**SELECTION**

Code running example:

Exchange time for space, request only one line at a time, bypassing R relational parsing

  1. Analytical data

    • Option One

  The difficult part of parsing the data is to find out the relationship between R. This part is solved by manual query. Let’s go directly to the code:

class ParseData:
    """
    解析数据的对象
    """

    def __init__(self, file_path: pl.Path = None):
        """
        初始化对象
        :param file_path: TXT数据存放的路径,默认自身目录下的tmp文件夹
        """
        self.file_path = pl.Path('./tmp') if not file_path else file_path
        self.files = list(self.file_path.glob('2*.txt'))
        self.cols_dict = None
        self.colname_dict = {
            'D0': 'License Type',
            'D1': 'License Number',
            'D2': 'Manufacturer Full Name',
            'D3': 'Manufacturer ID',
            'D4': 'City',
            'D5': 'State',
            'D6': 'Full Name',
            'D7': 'Payment Category',
            'D8': 'Covered Recipient ID'
        }
        self.colname_dict_T = {v: k for k, v in self.colname_dict.items()}

    def make_excels(self):
        """
        将每个数据文件单独转换为excel数据表用于分析每份数据
        :return:
        """

**THE TASK**
In the parsing code, which column name does the key 'D7' stand for?

**RAW DATA**
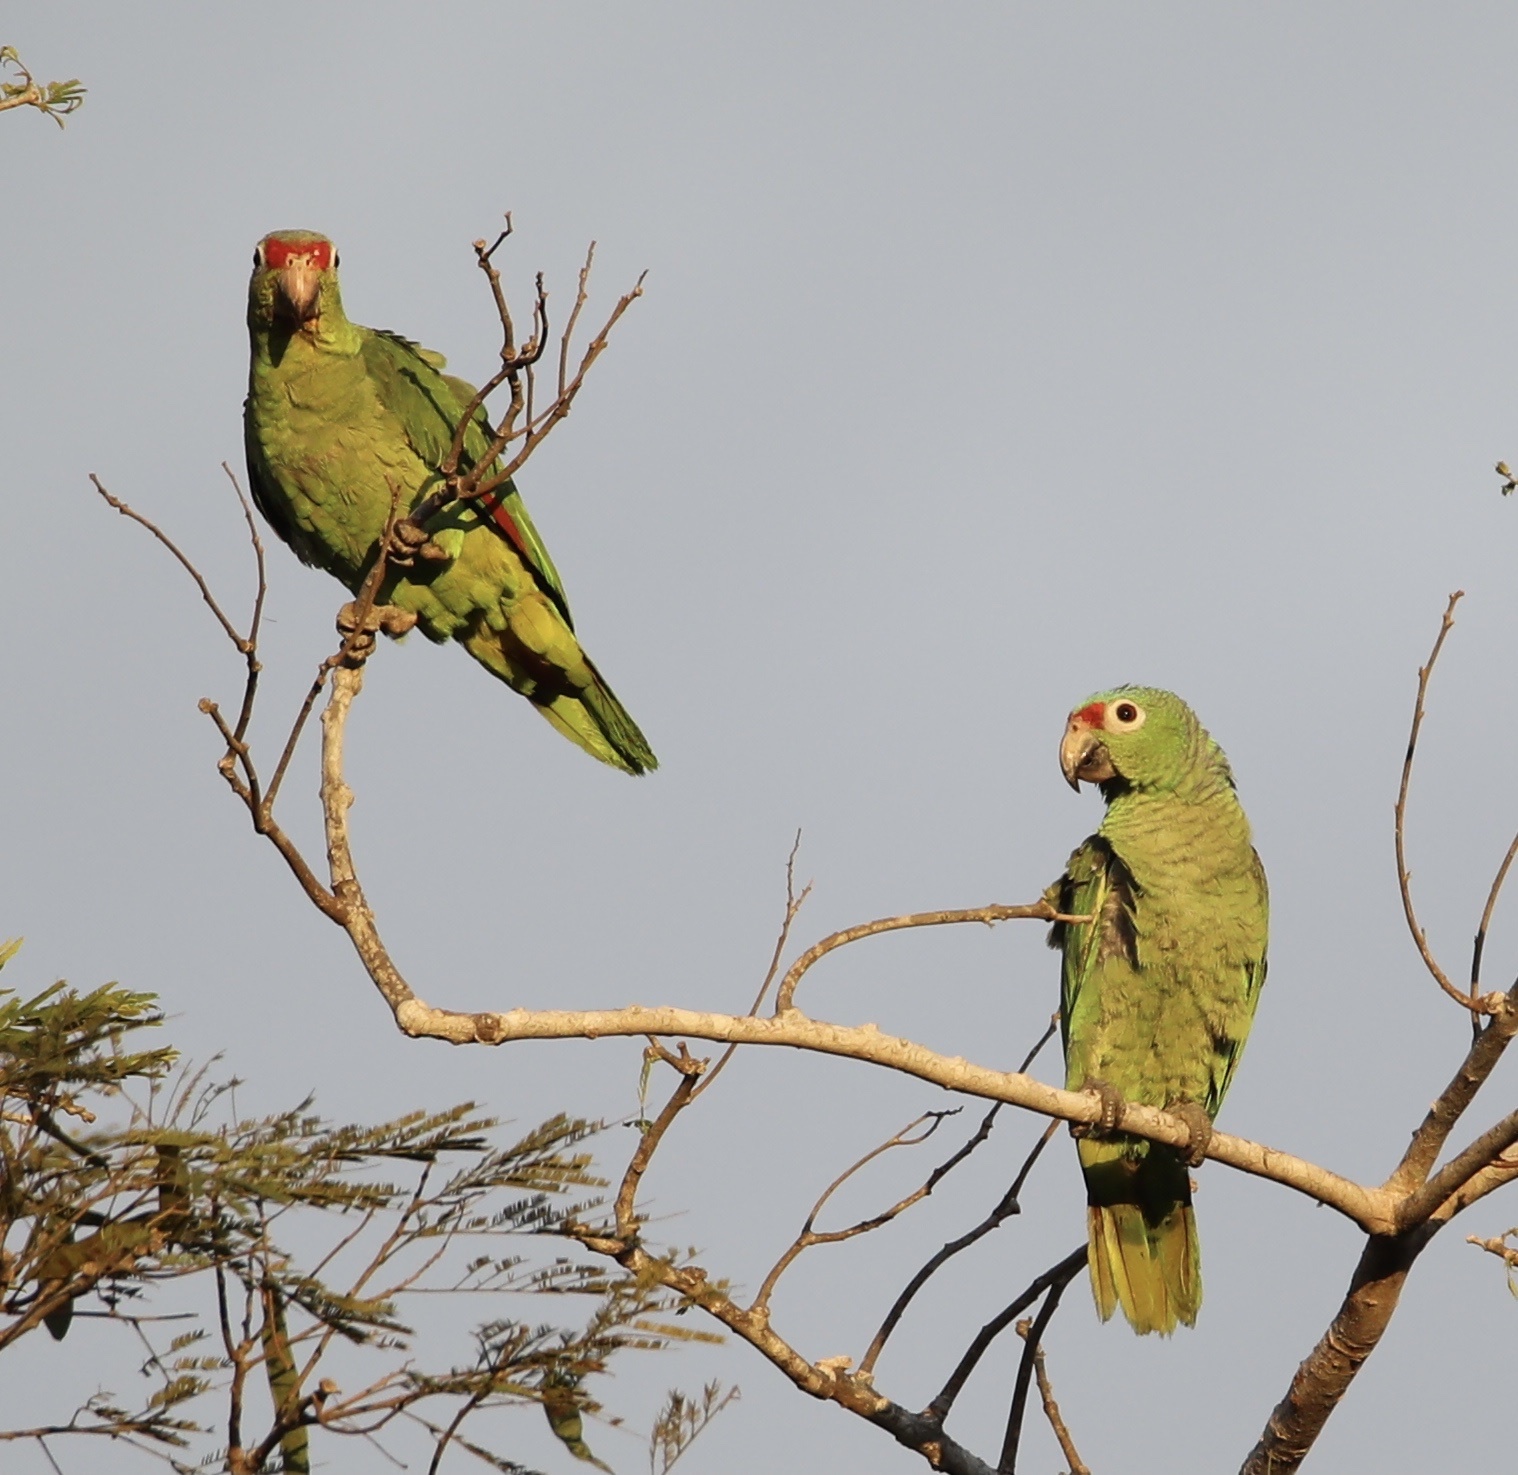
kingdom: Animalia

**TASK ANSWER**
Payment Category